As appellant itself admits, however, “in determining what does constitute that main trunk line or artery, a factual determination must be made”. As held in PSCI v. C.I.&L RR. Co., supra, at page 403:

“ * * * [A] reviewing court may remand a case to the administrative body for further proceedings in conformity with the law as defined by the judgment and decision of the court, [citations omitted]
“Remanding it to the administrative body gives it an opportunity to correct the irregularities in its proceedings as determined by the court. At the same time it avoids the court’s encroachment upon its administrative functions. There is no more reason for assuming that the commission will disregard the law as fixed by this reviewing court than that a lower trial court will do so.”

Upon remand the factual determination made by the Commission in its Finding No. 6 could well be deemed erroneous in the light of the guidelines set forth in the Oregon case, supra, and as proposed by this dissent.

In its Finding No. 9, the Commission found that “it is not necessary to count separate parallel tracks located between the same termini in order to determine the length of the main line track of the IHB Railroad in the State of *666Indiana”. The parties in this regard had stipulated that, as to the main artery referred to in Finding No. 6, the length of trackage in Indiana exclusive of separate parallel tracks, between the Indiana-Illinois State Line and Ivanhoe, which lies east of Gibson, is 5.69 miles. The length of the main artery trackage, being that located between the State Line and Gibson, is therefore necessarily less than 5.69 miles. Further, it is not inconceivable that upon redetermination the Commission might find that a north-south main artery exists. The Commission, therefore, might well find the main artery or arteries of Indiana Harbor Belt Railroad to consist of more trackage or less trackage than exists between the Indiana-Illinois State Line and Gibson, Indiana. In this regard, I wholly agree with the majority that trackage of any description located outside the State of Indiana may not be considered in computing “main line tract” as that term is used in the Full Crew Law. If such factual determinations were made, however, within these guidelines, it would, as Judge Sharp’s opinion indicates, be binding upon us. Such determination would necessarily depend upon the nature and extent of operations upon the trackage considered.

For the foregoing reasons, I would reverse the decision of the Commission and remand the cause for rehearing and redetermination.

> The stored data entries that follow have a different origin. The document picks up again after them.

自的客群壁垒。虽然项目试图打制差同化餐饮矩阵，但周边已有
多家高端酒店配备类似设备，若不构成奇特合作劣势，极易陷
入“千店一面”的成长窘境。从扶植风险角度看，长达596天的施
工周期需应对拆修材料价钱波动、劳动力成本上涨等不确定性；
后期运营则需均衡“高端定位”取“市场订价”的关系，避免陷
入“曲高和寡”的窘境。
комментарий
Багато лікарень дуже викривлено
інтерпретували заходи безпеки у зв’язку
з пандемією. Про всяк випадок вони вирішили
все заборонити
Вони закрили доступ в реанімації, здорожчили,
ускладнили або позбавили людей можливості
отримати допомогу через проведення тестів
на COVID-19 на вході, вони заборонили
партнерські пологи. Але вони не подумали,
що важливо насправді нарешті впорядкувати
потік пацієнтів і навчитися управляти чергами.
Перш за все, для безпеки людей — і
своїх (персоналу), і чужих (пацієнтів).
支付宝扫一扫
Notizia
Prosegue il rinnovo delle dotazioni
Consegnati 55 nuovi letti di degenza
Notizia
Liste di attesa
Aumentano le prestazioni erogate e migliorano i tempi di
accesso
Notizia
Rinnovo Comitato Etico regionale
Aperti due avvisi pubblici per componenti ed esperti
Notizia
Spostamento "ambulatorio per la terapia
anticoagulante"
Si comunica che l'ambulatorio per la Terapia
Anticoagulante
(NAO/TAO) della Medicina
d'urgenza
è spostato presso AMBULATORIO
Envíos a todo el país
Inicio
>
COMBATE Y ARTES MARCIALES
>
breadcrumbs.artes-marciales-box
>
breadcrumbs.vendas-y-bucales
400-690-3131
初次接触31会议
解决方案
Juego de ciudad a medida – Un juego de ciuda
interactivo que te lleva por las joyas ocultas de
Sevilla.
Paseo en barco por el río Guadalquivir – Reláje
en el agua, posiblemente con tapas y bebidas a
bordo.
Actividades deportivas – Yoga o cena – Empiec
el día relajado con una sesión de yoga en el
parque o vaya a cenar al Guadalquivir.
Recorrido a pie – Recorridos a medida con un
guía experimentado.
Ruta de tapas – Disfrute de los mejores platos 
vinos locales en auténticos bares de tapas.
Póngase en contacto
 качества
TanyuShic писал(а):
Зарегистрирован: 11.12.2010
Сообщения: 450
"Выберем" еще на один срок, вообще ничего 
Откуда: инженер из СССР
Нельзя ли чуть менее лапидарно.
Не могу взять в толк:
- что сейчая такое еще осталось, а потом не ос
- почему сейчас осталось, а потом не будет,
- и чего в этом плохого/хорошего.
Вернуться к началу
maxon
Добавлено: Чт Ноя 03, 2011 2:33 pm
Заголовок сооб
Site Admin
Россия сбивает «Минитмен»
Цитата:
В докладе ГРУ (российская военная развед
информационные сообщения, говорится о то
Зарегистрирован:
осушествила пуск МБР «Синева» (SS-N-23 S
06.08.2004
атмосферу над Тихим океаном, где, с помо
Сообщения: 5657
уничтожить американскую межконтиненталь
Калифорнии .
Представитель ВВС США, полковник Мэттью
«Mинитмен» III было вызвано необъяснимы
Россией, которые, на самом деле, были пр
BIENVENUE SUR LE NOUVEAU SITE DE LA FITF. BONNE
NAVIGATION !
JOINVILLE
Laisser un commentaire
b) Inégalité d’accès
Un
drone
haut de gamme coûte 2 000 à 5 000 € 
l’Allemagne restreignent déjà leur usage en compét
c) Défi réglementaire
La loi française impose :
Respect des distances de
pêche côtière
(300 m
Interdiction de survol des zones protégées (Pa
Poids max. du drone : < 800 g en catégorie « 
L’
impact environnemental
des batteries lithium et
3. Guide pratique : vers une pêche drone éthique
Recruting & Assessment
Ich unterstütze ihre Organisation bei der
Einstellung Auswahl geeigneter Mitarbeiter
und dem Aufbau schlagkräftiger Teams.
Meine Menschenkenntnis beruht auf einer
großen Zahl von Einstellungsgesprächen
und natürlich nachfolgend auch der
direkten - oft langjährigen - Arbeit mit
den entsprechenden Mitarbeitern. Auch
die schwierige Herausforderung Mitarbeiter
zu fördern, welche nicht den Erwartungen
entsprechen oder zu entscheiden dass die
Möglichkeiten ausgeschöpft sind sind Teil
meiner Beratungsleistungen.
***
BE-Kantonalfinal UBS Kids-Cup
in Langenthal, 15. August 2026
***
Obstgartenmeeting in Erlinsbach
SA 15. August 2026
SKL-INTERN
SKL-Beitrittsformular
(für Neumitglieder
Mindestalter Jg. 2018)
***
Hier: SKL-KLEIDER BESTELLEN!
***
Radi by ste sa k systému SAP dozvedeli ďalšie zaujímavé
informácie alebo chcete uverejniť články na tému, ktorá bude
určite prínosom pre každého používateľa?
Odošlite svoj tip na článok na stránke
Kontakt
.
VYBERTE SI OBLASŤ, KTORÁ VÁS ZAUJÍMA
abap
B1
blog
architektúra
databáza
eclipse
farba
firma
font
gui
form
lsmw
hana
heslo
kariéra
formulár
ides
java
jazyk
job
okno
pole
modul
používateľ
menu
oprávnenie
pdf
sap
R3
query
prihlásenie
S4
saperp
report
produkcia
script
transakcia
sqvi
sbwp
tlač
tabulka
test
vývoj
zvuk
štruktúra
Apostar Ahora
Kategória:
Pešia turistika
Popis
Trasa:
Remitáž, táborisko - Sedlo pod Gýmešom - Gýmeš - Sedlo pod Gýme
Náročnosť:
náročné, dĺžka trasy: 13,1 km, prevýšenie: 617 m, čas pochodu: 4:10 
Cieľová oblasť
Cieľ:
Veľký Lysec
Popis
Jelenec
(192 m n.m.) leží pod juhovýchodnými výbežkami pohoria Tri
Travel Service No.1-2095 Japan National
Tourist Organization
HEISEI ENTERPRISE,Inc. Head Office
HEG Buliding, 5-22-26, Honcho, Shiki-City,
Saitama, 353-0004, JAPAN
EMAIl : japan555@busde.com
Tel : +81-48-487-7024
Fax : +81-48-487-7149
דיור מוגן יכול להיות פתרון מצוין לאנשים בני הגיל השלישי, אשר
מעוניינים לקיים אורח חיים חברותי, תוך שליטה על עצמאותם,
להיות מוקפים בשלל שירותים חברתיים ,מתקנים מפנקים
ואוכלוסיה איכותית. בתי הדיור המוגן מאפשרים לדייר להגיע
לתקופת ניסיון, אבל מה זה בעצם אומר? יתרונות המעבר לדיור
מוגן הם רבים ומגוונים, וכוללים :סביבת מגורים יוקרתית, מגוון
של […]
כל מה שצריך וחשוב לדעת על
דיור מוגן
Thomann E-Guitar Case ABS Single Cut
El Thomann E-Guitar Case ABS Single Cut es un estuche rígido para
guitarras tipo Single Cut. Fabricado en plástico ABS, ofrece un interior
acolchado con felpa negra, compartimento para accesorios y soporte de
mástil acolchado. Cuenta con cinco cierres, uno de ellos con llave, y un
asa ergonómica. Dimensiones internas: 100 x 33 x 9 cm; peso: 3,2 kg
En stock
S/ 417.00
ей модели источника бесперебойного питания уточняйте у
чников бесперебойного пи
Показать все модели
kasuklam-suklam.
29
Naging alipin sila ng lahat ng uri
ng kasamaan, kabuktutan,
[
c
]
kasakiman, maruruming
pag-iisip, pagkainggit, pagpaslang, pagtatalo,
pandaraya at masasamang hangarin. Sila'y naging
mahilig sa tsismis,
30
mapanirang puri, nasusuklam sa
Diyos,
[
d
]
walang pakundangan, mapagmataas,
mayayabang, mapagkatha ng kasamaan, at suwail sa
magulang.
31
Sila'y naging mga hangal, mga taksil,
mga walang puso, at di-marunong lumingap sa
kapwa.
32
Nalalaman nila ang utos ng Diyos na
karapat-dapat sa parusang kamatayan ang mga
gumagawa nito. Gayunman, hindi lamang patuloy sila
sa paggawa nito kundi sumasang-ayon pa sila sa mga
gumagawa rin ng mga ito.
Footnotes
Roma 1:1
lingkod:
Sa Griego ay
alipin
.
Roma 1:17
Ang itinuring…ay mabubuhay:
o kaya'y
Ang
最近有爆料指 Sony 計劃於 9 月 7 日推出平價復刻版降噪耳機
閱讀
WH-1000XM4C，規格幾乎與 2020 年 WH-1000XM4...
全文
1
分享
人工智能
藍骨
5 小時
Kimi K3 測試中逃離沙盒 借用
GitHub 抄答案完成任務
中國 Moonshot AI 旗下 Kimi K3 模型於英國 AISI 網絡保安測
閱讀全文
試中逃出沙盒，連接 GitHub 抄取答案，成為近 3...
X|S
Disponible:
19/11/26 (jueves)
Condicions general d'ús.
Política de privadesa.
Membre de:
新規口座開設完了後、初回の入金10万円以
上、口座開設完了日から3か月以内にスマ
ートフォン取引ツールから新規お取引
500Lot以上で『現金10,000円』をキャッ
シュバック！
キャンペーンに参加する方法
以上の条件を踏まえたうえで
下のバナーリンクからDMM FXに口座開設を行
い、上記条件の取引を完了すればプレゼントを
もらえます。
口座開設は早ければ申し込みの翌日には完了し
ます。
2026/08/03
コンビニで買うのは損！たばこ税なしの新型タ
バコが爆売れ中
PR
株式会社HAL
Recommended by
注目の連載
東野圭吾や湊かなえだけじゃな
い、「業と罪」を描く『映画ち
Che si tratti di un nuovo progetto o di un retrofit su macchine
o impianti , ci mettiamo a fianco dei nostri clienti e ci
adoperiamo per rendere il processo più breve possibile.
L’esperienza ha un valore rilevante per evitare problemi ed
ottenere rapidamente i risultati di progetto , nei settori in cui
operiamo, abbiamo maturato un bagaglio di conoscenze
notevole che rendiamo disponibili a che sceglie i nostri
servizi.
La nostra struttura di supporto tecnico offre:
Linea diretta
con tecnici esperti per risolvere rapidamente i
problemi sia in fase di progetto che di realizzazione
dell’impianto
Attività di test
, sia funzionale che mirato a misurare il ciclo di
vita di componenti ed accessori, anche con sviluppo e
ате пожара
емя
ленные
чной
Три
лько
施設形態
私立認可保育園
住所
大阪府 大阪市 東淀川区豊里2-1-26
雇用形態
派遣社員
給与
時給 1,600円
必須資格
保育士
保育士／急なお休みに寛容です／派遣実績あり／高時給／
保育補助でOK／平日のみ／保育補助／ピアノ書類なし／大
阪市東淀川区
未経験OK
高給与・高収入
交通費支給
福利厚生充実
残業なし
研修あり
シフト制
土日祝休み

Note. — Reported in 263 N. E. 2d 292.

. Prior to enactment of tbe Acts of 1957, ch. 189, § 13, being Ind. Annotated Statutes §54-448 (Burns’ 1969 Supp.), appeals were permitted de novo to the circuit or superior courts of Marion County.

. The findings are silent as to the existence, if any, of a north-south artery or trunk thereby indicating that no such north-south artery exists in the opinion of the Commission.